Artist Scott said such history has caused controversy among white people because they represent unjust challenges.
“If you can keep people ignorant, it’s actually much better for continuing to leverage their systems,” he said. “Although the oppressed sees people fighting back heroically, including ‘freedom or death, that’s a completely different mindset.”
A free town
In a short period of post-war reconstruction, the American Liberal Service distributed a small amount of land from plantation areas to freeing slaves and large families. In other cases, the package is purchased by a group of individuals who gather resources. In the 20th century, some complete plantations were sold to chemical plants, leaving the former “free town” on the fence of the factory.

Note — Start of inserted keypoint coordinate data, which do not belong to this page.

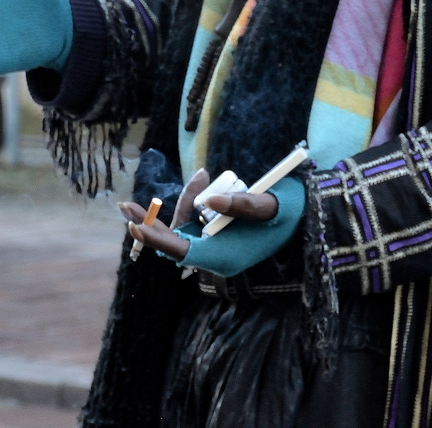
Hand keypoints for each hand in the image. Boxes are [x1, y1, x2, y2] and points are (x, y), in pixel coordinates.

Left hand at [117, 168, 279, 260]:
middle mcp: (215, 256)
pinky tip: (201, 182)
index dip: (156, 240)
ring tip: (203, 175)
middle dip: (150, 223)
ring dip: (182, 202)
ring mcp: (214, 247)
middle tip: (124, 205)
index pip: (181, 251)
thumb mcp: (271, 205)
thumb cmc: (292, 213)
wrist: (308, 219)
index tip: (135, 227)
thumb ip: (243, 205)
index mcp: (224, 257)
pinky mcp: (216, 237)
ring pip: (184, 227)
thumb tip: (209, 201)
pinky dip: (192, 203)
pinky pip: (194, 222)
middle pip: (173, 241)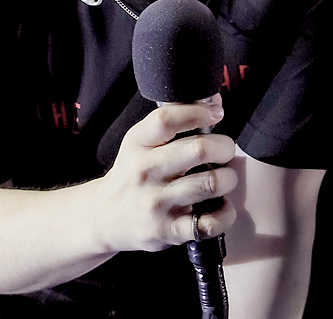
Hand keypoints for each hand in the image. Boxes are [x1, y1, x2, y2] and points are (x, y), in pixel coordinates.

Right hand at [92, 94, 237, 252]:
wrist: (104, 218)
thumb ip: (171, 123)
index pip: (167, 119)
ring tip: (224, 178)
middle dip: (224, 147)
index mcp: (137, 144)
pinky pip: (210, 223)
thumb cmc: (132, 174)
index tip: (215, 113)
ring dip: (228, 178)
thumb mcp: (139, 143)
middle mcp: (144, 171)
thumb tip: (214, 101)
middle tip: (225, 150)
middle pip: (199, 149)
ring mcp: (156, 202)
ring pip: (211, 183)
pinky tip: (220, 206)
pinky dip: (225, 214)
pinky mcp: (167, 230)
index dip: (199, 112)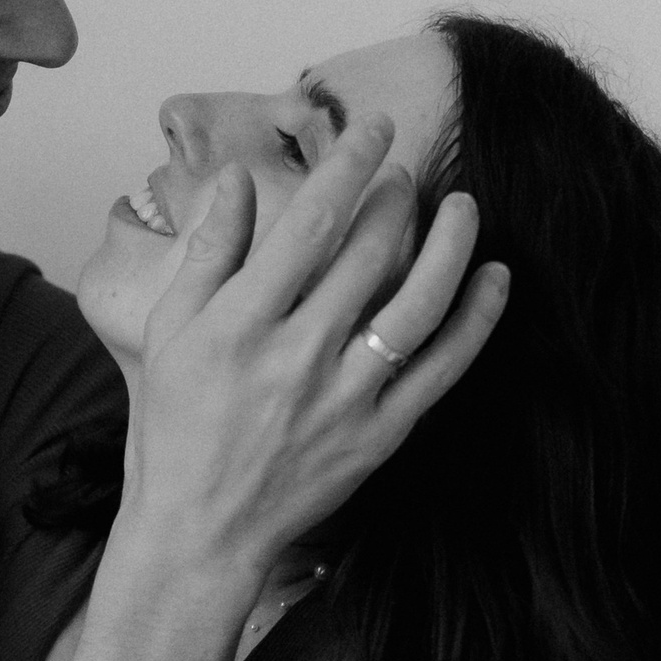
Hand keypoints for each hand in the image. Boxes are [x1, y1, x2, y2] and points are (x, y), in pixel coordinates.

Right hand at [123, 118, 505, 598]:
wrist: (200, 531)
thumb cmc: (175, 429)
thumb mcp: (168, 333)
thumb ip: (209, 252)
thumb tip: (237, 178)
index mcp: (240, 325)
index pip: (310, 224)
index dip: (349, 166)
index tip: (374, 129)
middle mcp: (297, 356)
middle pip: (368, 254)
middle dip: (396, 197)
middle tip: (405, 172)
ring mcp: (345, 398)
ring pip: (417, 305)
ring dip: (450, 246)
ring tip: (462, 206)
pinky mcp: (380, 435)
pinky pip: (442, 368)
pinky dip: (475, 320)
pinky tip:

Banners find their little Wallace community was founded by Nathaniel Wallace, a formerly enslaved black alliance soldier who successfully requested the government for a post office in 1886.
To preserve history, the Banner Sisters have been fighting a proposal from Greenfield LLC to build more than 50 grain silos along the Mississippi River. The island is almost as tall as the Statue of Liberty, and it will block the morning sunshine of Wallace, one of the few places in the river without heavy industry.
A-Historian, hired by Erin Edwards, who was hired by Greenfield, turned into a whistleblower, accusing the company of forcing her to withhold the results of the draft report that found that the proposed facility would damage cultural resources and potentially destroy the unmarked graves of enslaved people.
In the process of resisting the proposed silo, Joy Banner was kicked out of the Council meeting, filed ethical complaints and lawsuits against the Council, and conducted unsuccessful work for the parish council himself.
In August 2024, Greenfield announced that it would cancel the Wallace Valley Elevator. Two months later, the banner learned that the U.S. Department of the Interior designated 11 miles of river extensions, including the Greenfield site and Wallace as national heritage sites. The National Park Service regards it as a historic landmark until the Trump administration revoked its status in February 2025 at the request of the Louisiana Department of Environmental Quality.
Greenfield still owns land, which means the threat of industrial development continues. But history here shows that even the darkest periods can trigger an uprising.
“When Trump was first elected, I was frightened.” “This time, I promised myself, 'You're in a free town.' It was built independent of the government.
Ned Randolph has a PhD degree from the University of California, San Diego. He lives in New Orleans and is a visiting scholar at Tulane University and consults and writes about environmental and social issues facing the South of the Bay.